### WHAT TO PRODUCE
Every line in the records below with the string "少しある" is to be copied out.

[Saved entries]

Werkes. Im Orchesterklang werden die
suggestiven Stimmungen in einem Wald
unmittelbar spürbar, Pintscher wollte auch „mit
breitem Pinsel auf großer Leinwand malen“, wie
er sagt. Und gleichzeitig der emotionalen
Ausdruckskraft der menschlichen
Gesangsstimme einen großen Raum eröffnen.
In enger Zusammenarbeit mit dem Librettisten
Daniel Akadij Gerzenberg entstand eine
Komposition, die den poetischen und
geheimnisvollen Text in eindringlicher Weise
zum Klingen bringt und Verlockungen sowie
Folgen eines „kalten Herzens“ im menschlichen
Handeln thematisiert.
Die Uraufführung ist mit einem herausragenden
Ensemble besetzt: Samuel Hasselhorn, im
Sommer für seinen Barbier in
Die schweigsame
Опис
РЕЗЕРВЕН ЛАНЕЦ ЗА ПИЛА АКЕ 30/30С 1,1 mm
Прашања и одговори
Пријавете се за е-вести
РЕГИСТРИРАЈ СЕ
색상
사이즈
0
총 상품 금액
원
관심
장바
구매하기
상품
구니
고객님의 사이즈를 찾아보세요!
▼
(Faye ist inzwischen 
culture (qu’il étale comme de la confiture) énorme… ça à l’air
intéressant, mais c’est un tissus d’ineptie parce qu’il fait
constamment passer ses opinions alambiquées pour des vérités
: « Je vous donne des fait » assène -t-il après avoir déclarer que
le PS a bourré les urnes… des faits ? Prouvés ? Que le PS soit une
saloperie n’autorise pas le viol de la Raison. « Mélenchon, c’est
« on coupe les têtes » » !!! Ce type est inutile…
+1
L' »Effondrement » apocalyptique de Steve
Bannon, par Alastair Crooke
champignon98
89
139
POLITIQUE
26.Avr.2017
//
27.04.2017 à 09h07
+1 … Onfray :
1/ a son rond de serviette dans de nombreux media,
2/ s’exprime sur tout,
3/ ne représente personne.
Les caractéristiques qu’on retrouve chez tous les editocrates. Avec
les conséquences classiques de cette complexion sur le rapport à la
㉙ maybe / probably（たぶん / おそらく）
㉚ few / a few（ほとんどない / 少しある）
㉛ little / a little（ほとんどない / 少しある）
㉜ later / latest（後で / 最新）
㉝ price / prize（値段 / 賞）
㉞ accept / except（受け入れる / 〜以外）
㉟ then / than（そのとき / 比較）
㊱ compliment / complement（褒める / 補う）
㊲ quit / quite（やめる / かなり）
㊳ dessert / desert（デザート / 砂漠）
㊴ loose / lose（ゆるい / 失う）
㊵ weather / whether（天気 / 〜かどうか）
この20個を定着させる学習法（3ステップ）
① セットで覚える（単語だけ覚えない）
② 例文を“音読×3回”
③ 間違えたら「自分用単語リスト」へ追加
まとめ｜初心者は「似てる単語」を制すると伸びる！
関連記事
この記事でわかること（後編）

### EXPECTED ANSWER
㉚ few / a few（ほとんどない / 少しある）
㉛ little / a little（ほとんどない / 少しある）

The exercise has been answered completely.